Content revision data
- Opening Delimiter -

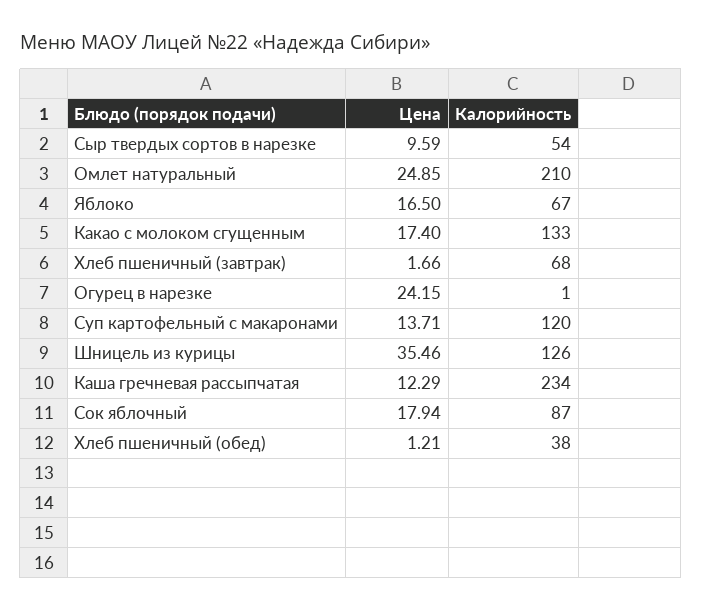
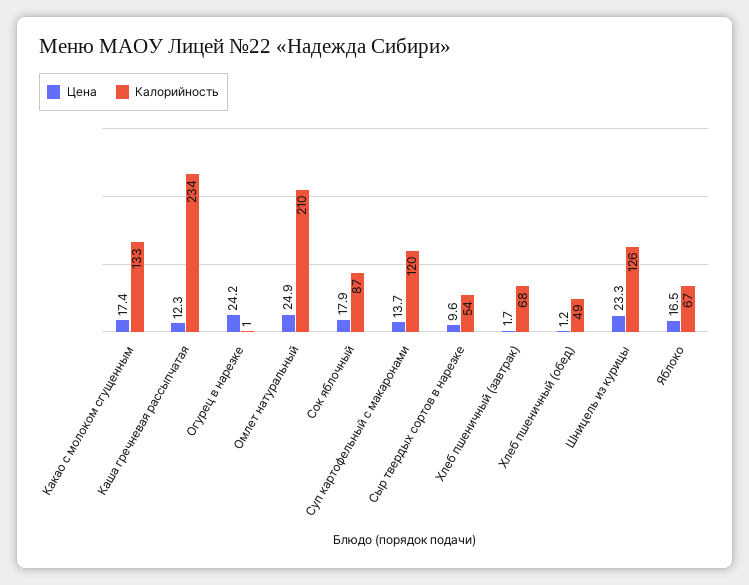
  {
    "Цена": {
      "Сыр твердых сортов в нарезке": 9.59,
      "Омлет натуральный": 24.85,
      "Яблоко": 16.5,
      "Какао с молоком сгущенным": 17.4,
      "Хлеб пшеничный (завтрак)": 1.66,
      "Огурец в нарезке": 24.15,
      "Суп картофельный с макаронами": 13.71,
-     "Шницель из курицы": 35.46,
+     "Шницель из курицы": 23.3,
      "Каша гречневая рассыпчатая": 12.29,
      "Сок яблочный": 17.94,
      "Хлеб пшеничный (обед)": 1.21
    },
    "Калорийность": {
      "Сыр твердых сортов в нарезке": 54,
      "Омлет натуральный": 210,
      "Яблоко": 67,
      "Какао с молоком сгущенным": 133,
      "Хлеб пшеничный (завтрак)": 68,
      "Огурец в нарезке": 1,
      "Суп картофельный с макаронами": 120,
      "Шницель из курицы": 126,
      "Каша гречневая рассыпчатая": 234,
      "Сок яблочный": 87,
-     "Хлеб пшеничный (обед)": 38
+     "Хлеб пшеничный (обед)": 49
    }
  }

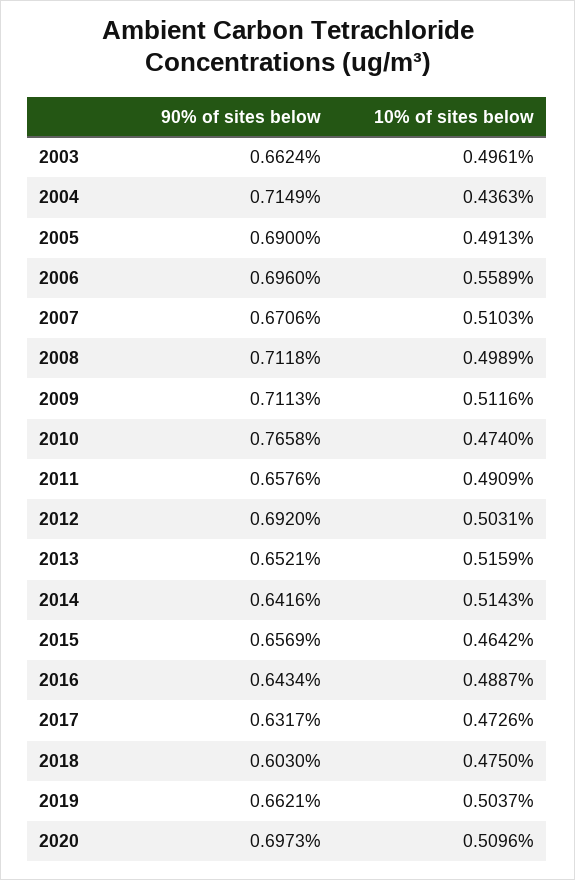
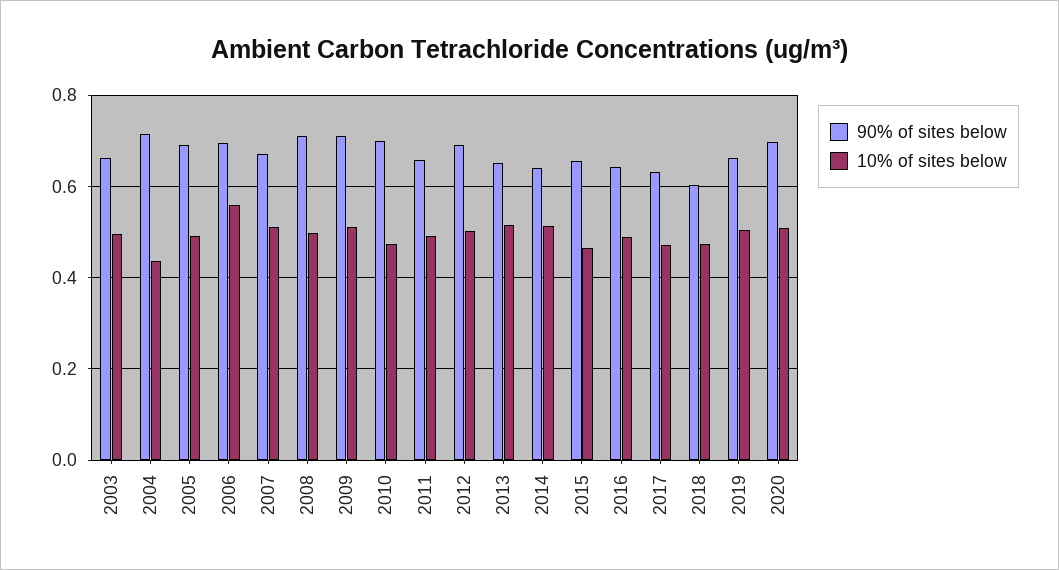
  {
    "90% of sites below": {
      "2003": 0.6624,
      "2004": 0.7149,
      "2005": 0.69,
      "2006": 0.696,
      "2007": 0.6706,
      "2008": 0.7118,
      "2009": 0.7113,
-     "2010": 0.7658,
+     "2010": 0.7,
      "2011": 0.6576,
      "2012": 0.692,
      "2013": 0.6521,
      "2014": 0.6416,
      "2015": 0.6569,
      "2016": 0.6434,
      "2017": 0.6317,
      "2018": 0.603,
      "2019": 0.6621,
      "2020": 0.6973
    },
    "10% of sites below": {
      "2003": 0.4961,
      "2004": 0.4363,
      "2005": 0.4913,
      "2006": 0.5589,
      "2007": 0.5103,
      "2008": 0.4989,
      "2009": 0.5116,
      "2010": 0.474,
      "2011": 0.4909,
      "2012": 0.5031,
      "2013": 0.5159,
      "2014": 0.5143,
      "2015": 0.4642,
      "2016": 0.4887,
      "2017": 0.4726,
      "2018": 0.475,
      "2019": 0.5037,
      "2020": 0.5096
    }
  }

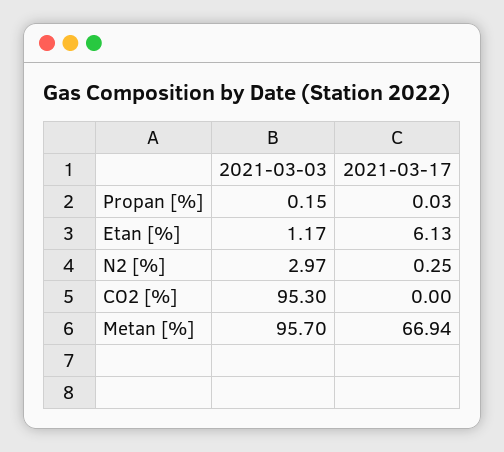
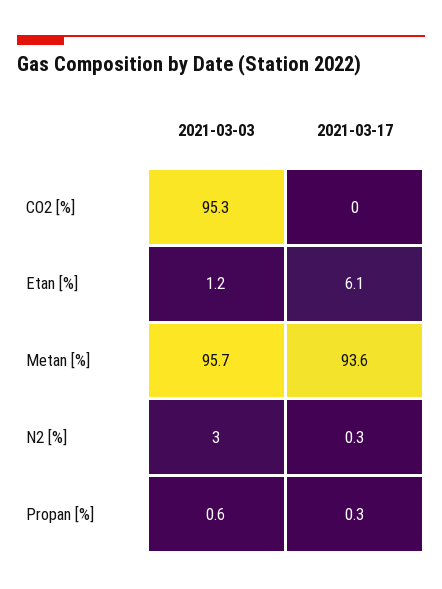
  {
    "2021-03-03": {
-     "Propan [%]": 0.15,
+     "Propan [%]": 0.6,
      "Etan [%]": 1.17,
      "N2 [%]": 2.97,
      "CO2 [%]": 95.3,
      "Metan [%]": 95.7
    },
    "2021-03-17": {
-     "Propan [%]": 0.03,
+     "Propan [%]": 0.3,
      "Etan [%]": 6.13,
      "N2 [%]": 0.25,
      "CO2 [%]": 0,
-     "Metan [%]": 66.94
+     "Metan [%]": 93.6
    }
  }

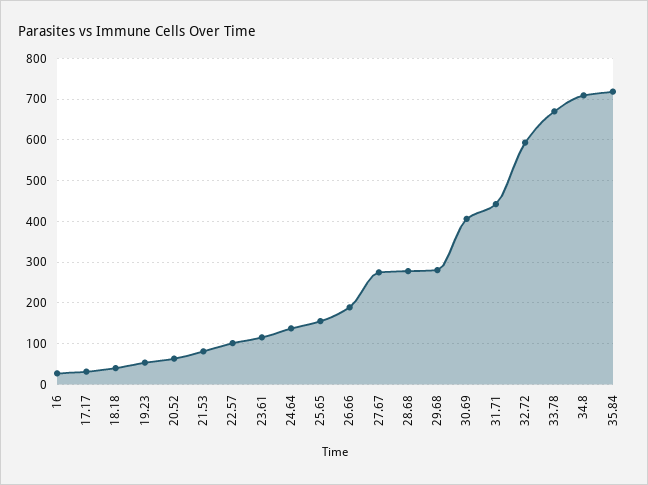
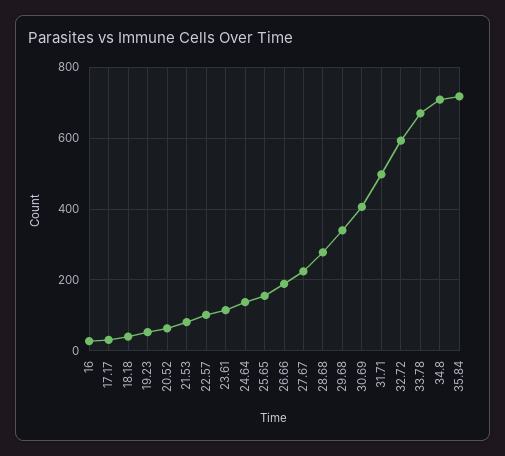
  {
    "16": 20,
    "17.17": 40,
    "18.18": 40,
    "19.23": 60,
    "20.52": 60,
    "21.53": 80,
    "22.57": 100,
    "23.61": 120,
    "24.64": 140,
    "25.65": 160,
    "26.66": 180,
-   "27.67": 280,
+   "27.67": 220,
    "28.68": 280,
-   "29.68": 280,
+   "29.68": 340,
    "30.69": 400,
-   "31.71": 440,
+   "31.71": 500,
    "32.72": 600,
    "33.78": 680,
    "34.8": 700,
    "35.84": 720
  }

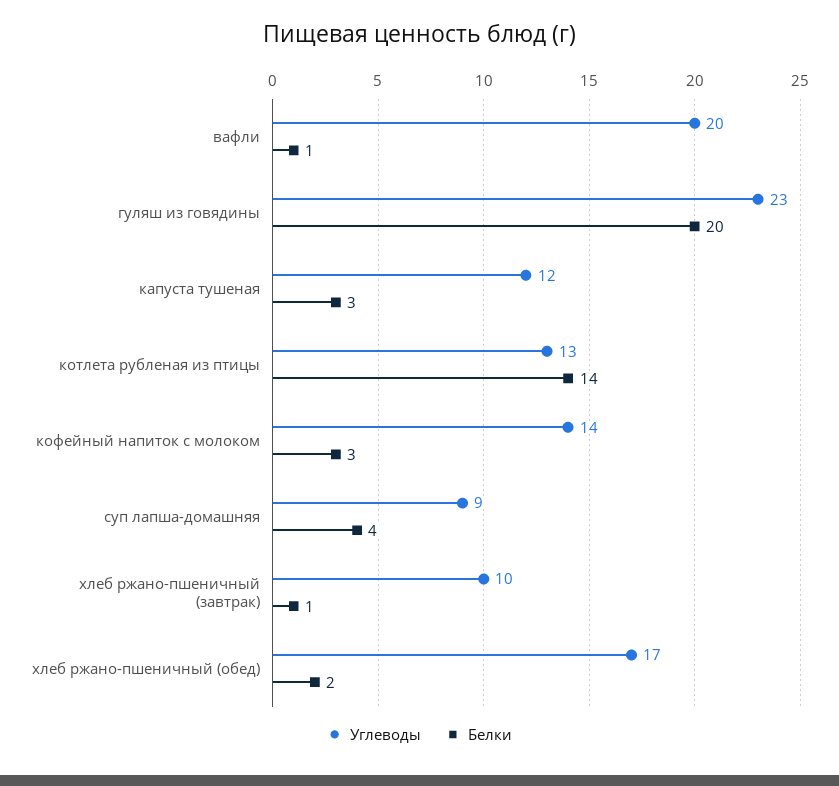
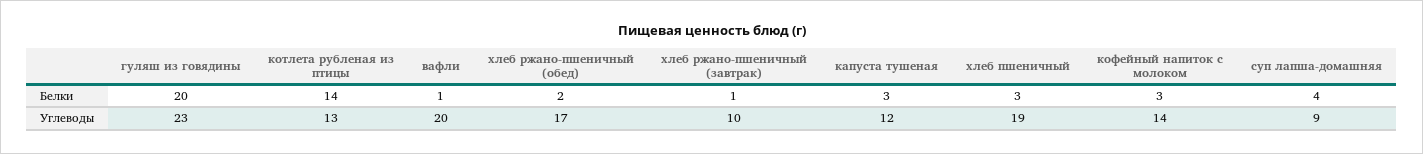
  {
    "Углеводы": {
      "вафли": 20,
      "гуляш из говядины": 23,
      "капуста тушеная": 12,
      "котлета рубленая из птицы": 13,
      "кофейный напиток с молоком": 14,
      "суп лапша-домашняя": 9,
      "хлеб ржано-пшеничный (завтрак)": 10,
-     "хлеб ржано-пшеничный (обед)": 17
+     "хлеб ржано-пшеничный (обед)": 17,
+     "хлеб пшеничный": 19
    },
    "Белки": {
      "вафли": 1,
      "гуляш из говядины": 20,
      "капуста тушеная": 3,
      "котлета рубленая из птицы": 14,
      "кофейный напиток с молоком": 3,
      "суп лапша-домашняя": 4,
      "хлеб ржано-пшеничный (завтрак)": 1,
-     "хлеб ржано-пшеничный (обед)": 2
+     "хлеб ржано-пшеничный (обед)": 2,
+     "хлеб пшеничный": 3
    }
  }

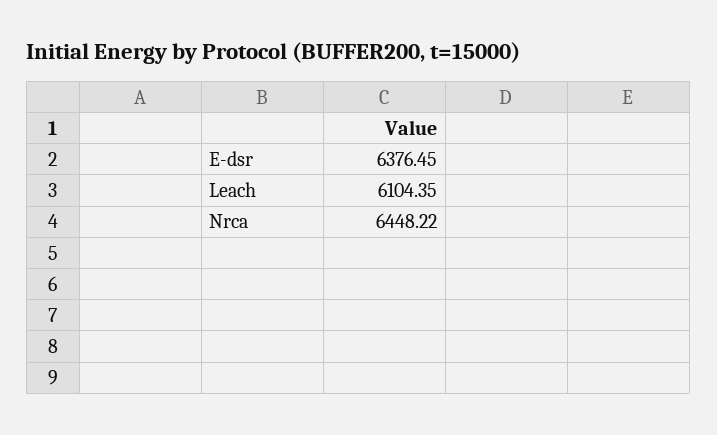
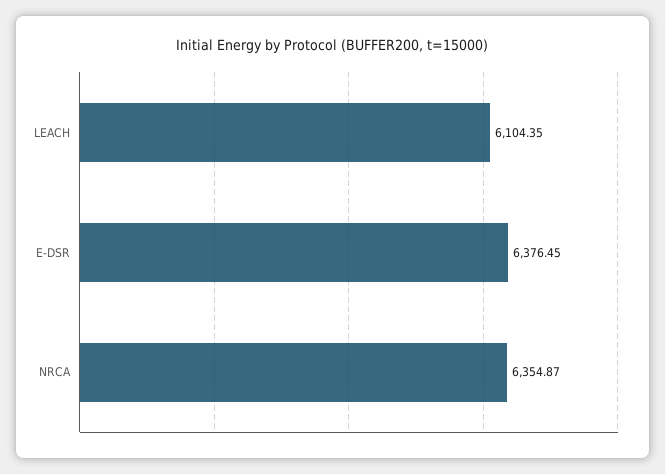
  {
    "E-dsr": 6376.45,
    "Leach": 6104.35,
-   "Nrca": 6448.22
+   "Nrca": 6354.87
  }

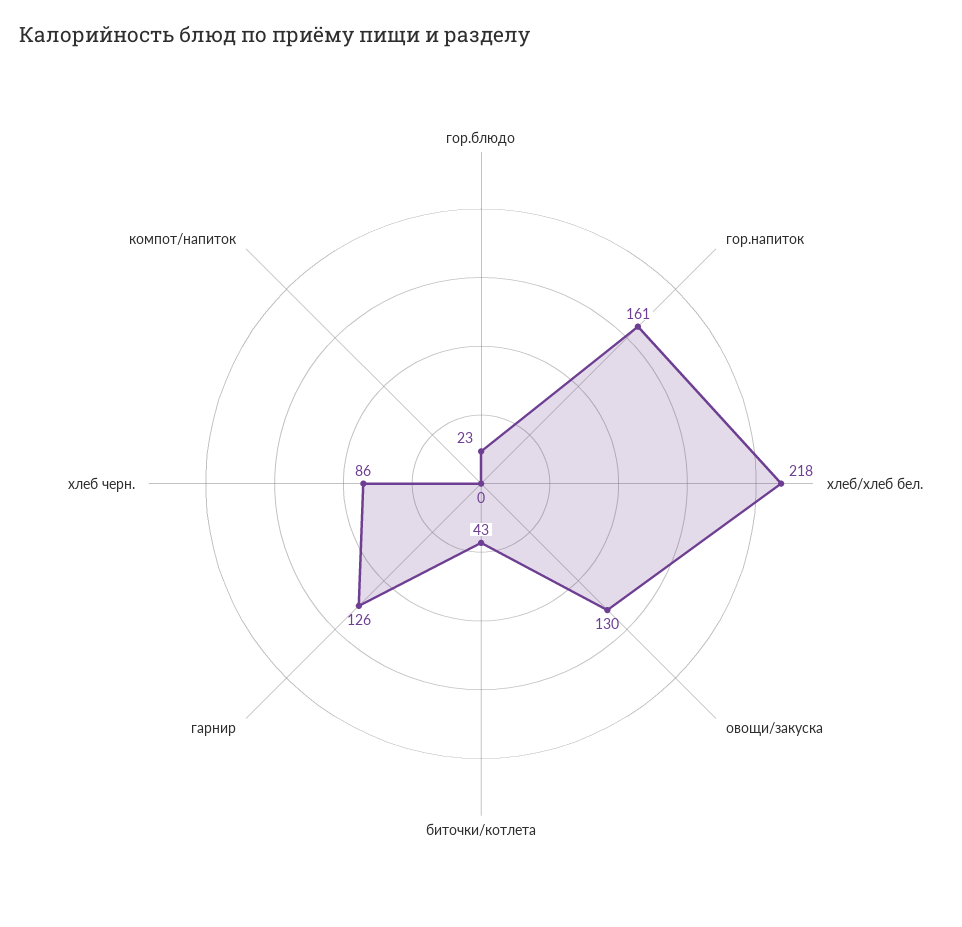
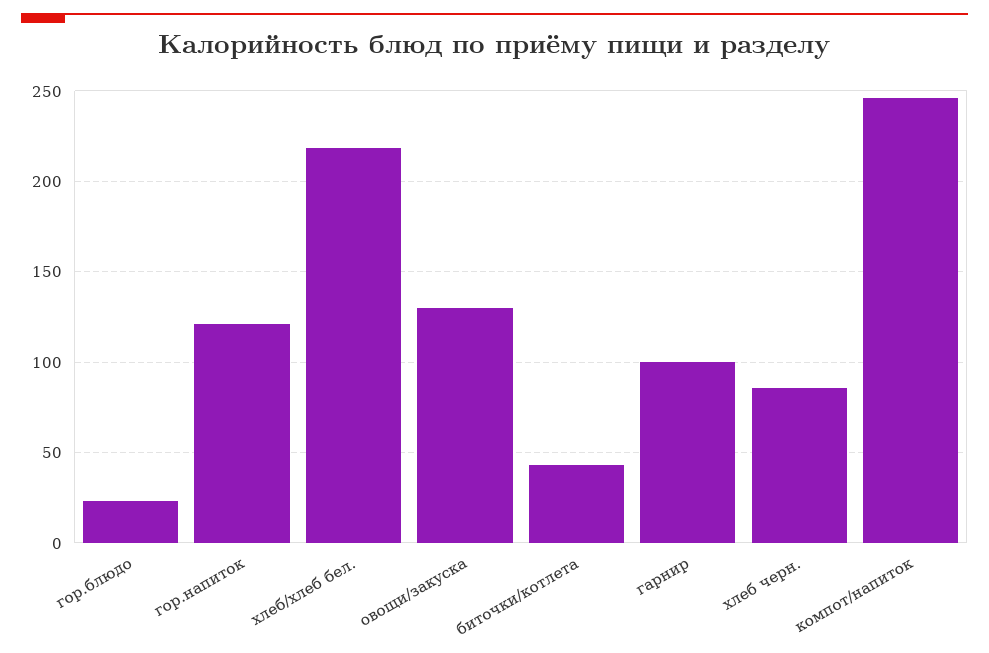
  {
    "гор.блюдо": 23,
-   "гор.напиток": 161,
+   "гор.напиток": 120,
    "хлеб/хлеб бел.": 218,
    "овощи/закуска": 130,
    "биточки/котлета": 43,
-   "гарнир": 126,
+   "гарнир": 100,
    "хлеб черн.": 86,
-   "компот/напиток": 0
+   "компот/напиток": 245
  }

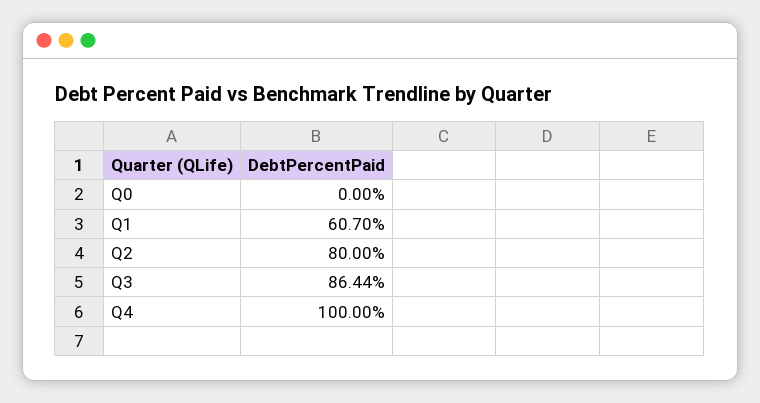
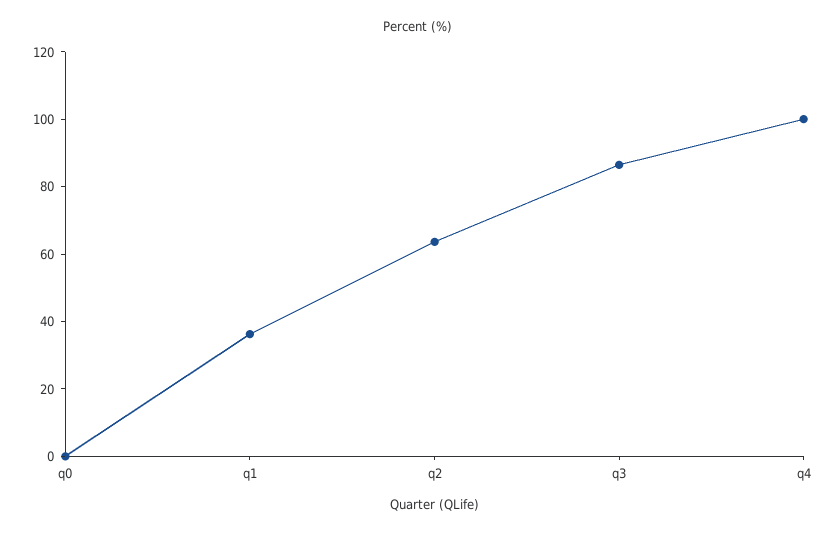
  {
    "Q0": 0,
-   "Q1": 60.7,
+   "Q1": 35,
-   "Q2": 80,
+   "Q2": 65,
    "Q3": 86.44,
    "Q4": 100
  }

- Closing Delimiter -

- Exercise
Drop every image, please, and write out the data above exactly as shown.

- Result for this task
  {
    "Цена": {
      "Сыр твердых сортов в нарезке": 9.59,
      "Омлет натуральный": 24.85,
      "Яблоко": 16.5,
      "Какао с молоком сгущенным": 17.4,
      "Хлеб пшеничный (завтрак)": 1.66,
      "Огурец в нарезке": 24.15,
      "Суп картофельный с макаронами": 13.71,
-     "Шницель из курицы": 35.46,
+     "Шницель из курицы": 23.3,
      "Каша гречневая рассыпчатая": 12.29,
      "Сок яблочный": 17.94,
      "Хлеб пшеничный (обед)": 1.21
    },
    "Калорийность": {
      "Сыр твердых сортов в нарезке": 54,
      "Омлет натуральный": 210,
      "Яблоко": 67,
      "Какао с молоком сгущенным": 133,
      "Хлеб пшеничный (завтрак)": 68,
      "Огурец в нарезке": 1,
      "Суп картофельный с макаронами": 120,
      "Шницель из курицы": 126,
      "Каша гречневая рассыпчатая": 234,
      "Сок яблочный": 87,
-     "Хлеб пшеничный (обед)": 38
+     "Хлеб пшеничный (обед)": 49
    }
  }

  {
    "90% of sites below": {
      "2003": 0.6624,
      "2004": 0.7149,
      "2005": 0.69,
      "2006": 0.696,
      "2007": 0.6706,
      "2008": 0.7118,
      "2009": 0.7113,
-     "2010": 0.7658,
+     "2010": 0.7,
      "2011": 0.6576,
      "2012": 0.692,
      "2013": 0.6521,
      "2014": 0.6416,
      "2015": 0.6569,
      "2016": 0.6434,
      "2017": 0.6317,
      "2018": 0.603,
      "2019": 0.6621,
      "2020": 0.6973
    },
    "10% of sites below": {
      "2003": 0.4961,
      "2004": 0.4363,
      "2005": 0.4913,
      "2006": 0.5589,
      "2007": 0.5103,
      "2008": 0.4989,
      "2009": 0.5116,
      "2010": 0.474,
      "2011": 0.4909,
      "2012": 0.5031,
      "2013": 0.5159,
      "2014": 0.5143,
      "2015": 0.4642,
      "2016": 0.4887,
      "2017": 0.4726,
      "2018": 0.475,
      "2019": 0.5037,
      "2020": 0.5096
    }
  }

  {
    "2021-03-03": {
-     "Propan [%]": 0.15,
+     "Propan [%]": 0.6,
      "Etan [%]": 1.17,
      "N2 [%]": 2.97,
      "CO2 [%]": 95.3,
      "Metan [%]": 95.7
    },
    "2021-03-17": {
-     "Propan [%]": 0.03,
+     "Propan [%]": 0.3,
      "Etan [%]": 6.13,
      "N2 [%]": 0.25,
      "CO2 [%]": 0,
-     "Metan [%]": 66.94
+     "Metan [%]": 93.6
    }
  }

  {
    "16": 20,
    "17.17": 40,
    "18.18": 40,
    "19.23": 60,
    "20.52": 60,
    "21.53": 80,
    "22.57": 100,
    "23.61": 120,
    "24.64": 140,
    "25.65": 160,
    "26.66": 180,
-   "27.67": 280,
+   "27.67": 220,
    "28.68": 280,
-   "29.68": 280,
+   "29.68": 340,
    "30.69": 400,
-   "31.71": 440,
+   "31.71": 500,
    "32.72": 600,
    "33.78": 680,
    "34.8": 700,
    "35.84": 720
  }

  {
    "Углеводы": {
      "вафли": 20,
      "гуляш из говядины": 23,
      "капуста тушеная": 12,
      "котлета рубленая из птицы": 13,
      "кофейный напиток с молоком": 14,
      "суп лапша-домашняя": 9,
      "хлеб ржано-пшеничный (завтрак)": 10,
-     "хлеб ржано-пшеничный (обед)": 17
+     "хлеб ржано-пшеничный (обед)": 17,
+     "хлеб пшеничный": 19
    },
    "Белки": {
      "вафли": 1,
      "гуляш из говядины": 20,
      "капуста тушеная": 3,
      "котлета рубленая из птицы": 14,
      "кофейный напиток с молоком": 3,
      "суп лапша-домашняя": 4,
      "хлеб ржано-пшеничный (завтрак)": 1,
-     "хлеб ржано-пшеничный (обед)": 2
+     "хлеб ржано-пшеничный (обед)": 2,
+     "хлеб пшеничный": 3
    }
  }

  {
    "E-dsr": 6376.45,
    "Leach": 6104.35,
-   "Nrca": 6448.22
+   "Nrca": 6354.87
  }

  {
    "гор.блюдо": 23,
-   "гор.напиток": 161,
+   "гор.напиток": 120,
    "хлеб/хлеб бел.": 218,
    "овощи/закуска": 130,
    "биточки/котлета": 43,
-   "гарнир": 126,
+   "гарнир": 100,
    "хлеб черн.": 86,
-   "компот/напиток": 0
+   "компот/напиток": 245
  }

  {
    "Q0": 0,
-   "Q1": 60.7,
+   "Q1": 35,
-   "Q2": 80,
+   "Q2": 65,
    "Q3": 86.44,
    "Q4": 100
  }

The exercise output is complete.